DATA.
=== Begin Enclosure ===
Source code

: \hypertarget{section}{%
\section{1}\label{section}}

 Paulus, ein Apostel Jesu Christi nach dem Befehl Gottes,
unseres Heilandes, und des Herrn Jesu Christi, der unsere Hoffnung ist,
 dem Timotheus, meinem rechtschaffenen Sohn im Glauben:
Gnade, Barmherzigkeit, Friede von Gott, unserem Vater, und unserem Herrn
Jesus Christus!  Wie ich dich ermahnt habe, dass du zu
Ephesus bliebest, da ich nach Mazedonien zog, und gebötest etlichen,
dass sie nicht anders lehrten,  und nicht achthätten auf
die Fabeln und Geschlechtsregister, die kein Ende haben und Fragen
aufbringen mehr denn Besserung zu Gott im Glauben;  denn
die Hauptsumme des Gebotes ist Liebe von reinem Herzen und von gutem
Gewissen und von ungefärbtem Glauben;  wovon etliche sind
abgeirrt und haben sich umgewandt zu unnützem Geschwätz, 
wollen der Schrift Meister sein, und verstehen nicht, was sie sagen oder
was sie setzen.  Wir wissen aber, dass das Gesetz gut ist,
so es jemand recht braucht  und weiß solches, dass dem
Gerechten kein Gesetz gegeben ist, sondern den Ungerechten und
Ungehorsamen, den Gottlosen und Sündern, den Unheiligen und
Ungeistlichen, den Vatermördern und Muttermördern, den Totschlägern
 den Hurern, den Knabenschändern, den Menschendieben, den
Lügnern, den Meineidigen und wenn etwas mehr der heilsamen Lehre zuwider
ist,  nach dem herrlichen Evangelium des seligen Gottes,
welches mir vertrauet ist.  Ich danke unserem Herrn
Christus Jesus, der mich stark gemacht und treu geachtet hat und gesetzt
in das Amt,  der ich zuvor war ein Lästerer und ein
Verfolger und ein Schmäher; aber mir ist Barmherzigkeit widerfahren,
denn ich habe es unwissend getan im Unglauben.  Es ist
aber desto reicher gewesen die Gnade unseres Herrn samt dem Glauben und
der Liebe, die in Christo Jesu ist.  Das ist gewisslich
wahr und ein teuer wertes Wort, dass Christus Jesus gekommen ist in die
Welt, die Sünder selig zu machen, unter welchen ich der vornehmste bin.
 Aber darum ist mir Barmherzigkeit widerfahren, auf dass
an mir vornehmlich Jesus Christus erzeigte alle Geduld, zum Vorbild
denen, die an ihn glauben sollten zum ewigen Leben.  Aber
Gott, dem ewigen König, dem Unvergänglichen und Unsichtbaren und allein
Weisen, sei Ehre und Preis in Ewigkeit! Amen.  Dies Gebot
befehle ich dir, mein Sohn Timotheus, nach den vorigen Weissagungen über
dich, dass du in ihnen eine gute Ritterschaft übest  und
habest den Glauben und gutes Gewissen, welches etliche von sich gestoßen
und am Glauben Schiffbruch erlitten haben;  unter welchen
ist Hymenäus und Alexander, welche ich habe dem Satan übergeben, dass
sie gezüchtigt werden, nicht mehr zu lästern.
=== End Enclosure ===
=== Begin Enclosure ===
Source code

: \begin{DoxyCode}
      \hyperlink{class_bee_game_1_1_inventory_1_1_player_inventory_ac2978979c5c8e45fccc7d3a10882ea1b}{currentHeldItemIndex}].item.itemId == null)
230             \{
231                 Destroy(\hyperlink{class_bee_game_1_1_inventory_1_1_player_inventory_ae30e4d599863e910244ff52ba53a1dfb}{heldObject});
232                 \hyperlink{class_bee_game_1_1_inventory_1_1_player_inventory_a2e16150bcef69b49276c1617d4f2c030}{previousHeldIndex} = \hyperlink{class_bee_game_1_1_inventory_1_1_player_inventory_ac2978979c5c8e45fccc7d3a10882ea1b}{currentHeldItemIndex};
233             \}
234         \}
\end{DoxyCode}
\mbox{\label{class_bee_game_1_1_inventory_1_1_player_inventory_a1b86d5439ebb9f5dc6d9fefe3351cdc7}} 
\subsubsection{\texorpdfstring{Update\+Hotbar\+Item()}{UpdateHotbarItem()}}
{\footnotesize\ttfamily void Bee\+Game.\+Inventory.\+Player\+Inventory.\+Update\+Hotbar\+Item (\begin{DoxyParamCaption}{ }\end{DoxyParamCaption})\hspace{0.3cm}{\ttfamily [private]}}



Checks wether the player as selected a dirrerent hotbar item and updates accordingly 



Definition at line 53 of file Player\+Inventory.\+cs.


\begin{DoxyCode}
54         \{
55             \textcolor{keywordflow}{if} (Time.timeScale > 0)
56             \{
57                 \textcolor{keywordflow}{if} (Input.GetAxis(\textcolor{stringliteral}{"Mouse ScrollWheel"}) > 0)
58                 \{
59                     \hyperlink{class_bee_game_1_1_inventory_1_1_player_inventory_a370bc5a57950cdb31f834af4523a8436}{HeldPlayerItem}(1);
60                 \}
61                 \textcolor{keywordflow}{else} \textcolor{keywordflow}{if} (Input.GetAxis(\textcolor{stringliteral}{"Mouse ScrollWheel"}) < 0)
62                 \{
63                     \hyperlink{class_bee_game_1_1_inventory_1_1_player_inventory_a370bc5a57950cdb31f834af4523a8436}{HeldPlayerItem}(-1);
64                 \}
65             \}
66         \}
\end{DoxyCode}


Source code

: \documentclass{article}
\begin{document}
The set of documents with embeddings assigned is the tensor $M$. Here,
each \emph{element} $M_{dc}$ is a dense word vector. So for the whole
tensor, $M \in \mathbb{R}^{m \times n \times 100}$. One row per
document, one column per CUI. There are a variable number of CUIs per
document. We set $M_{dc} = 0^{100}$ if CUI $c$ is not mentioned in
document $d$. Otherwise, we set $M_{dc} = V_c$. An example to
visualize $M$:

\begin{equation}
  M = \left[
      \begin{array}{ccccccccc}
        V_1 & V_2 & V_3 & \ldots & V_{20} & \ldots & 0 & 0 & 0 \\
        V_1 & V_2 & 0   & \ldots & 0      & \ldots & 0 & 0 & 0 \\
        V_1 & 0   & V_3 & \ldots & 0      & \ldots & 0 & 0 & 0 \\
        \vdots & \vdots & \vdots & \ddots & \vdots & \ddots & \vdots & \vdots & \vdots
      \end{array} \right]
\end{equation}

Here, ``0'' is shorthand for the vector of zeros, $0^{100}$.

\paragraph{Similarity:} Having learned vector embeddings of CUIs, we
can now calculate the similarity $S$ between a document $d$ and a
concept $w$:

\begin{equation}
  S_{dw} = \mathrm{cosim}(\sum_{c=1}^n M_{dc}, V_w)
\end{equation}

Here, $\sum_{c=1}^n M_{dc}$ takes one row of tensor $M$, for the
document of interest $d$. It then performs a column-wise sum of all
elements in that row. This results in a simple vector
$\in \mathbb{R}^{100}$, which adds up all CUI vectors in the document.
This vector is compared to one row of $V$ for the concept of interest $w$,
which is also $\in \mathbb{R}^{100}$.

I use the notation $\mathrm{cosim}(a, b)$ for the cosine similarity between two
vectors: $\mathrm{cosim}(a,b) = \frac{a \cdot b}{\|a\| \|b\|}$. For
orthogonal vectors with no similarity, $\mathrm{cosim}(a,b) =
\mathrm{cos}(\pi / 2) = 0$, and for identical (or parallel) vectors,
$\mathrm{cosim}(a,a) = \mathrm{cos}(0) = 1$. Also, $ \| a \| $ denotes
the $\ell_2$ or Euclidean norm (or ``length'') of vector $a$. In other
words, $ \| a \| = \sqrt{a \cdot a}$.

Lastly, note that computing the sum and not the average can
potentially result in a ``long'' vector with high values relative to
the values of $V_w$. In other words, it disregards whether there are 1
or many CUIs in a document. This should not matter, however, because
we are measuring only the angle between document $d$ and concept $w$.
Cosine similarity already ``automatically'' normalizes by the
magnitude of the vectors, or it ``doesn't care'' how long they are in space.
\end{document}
=== End Enclosure ===
=== Begin Enclosure ===
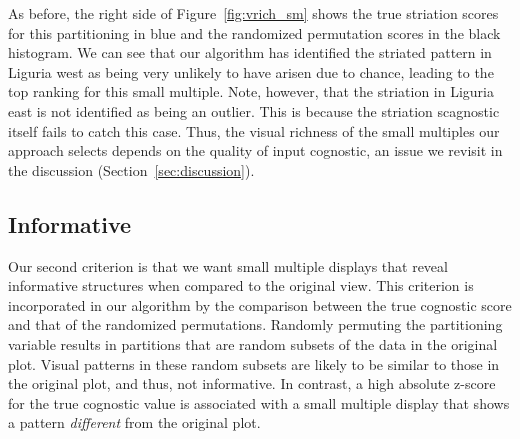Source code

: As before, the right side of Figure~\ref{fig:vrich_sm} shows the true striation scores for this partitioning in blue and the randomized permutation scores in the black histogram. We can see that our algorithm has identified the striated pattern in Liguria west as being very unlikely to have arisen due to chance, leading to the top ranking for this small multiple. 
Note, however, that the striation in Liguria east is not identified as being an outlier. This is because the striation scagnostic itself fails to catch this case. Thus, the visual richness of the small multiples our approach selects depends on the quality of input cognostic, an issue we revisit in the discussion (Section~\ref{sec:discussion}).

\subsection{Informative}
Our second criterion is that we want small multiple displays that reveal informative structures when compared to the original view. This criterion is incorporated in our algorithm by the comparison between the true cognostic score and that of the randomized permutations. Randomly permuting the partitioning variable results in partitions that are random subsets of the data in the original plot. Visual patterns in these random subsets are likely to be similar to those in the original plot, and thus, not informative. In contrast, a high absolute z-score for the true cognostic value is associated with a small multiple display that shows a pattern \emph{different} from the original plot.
=== End Enclosure ===
In the listing above, find the line with "Aber darum ist" and the line with "habest den Glauben", then print exactly those lines and every line between them.

TASK RESPONSE.
 Aber darum ist mir Barmherzigkeit widerfahren, auf dass
an mir vornehmlich Jesus Christus erzeigte alle Geduld, zum Vorbild
denen, die an ihn glauben sollten zum ewigen Leben.  Aber
Gott, dem ewigen König, dem Unvergänglichen und Unsichtbaren und allein
Weisen, sei Ehre und Preis in Ewigkeit! Amen.  Dies Gebot
befehle ich dir, mein Sohn Timotheus, nach den vorigen Weissagungen über
dich, dass du in ihnen eine gute Ritterschaft übest  und
habest den Glauben und gutes Gewissen, welches etliche von sich gestoßen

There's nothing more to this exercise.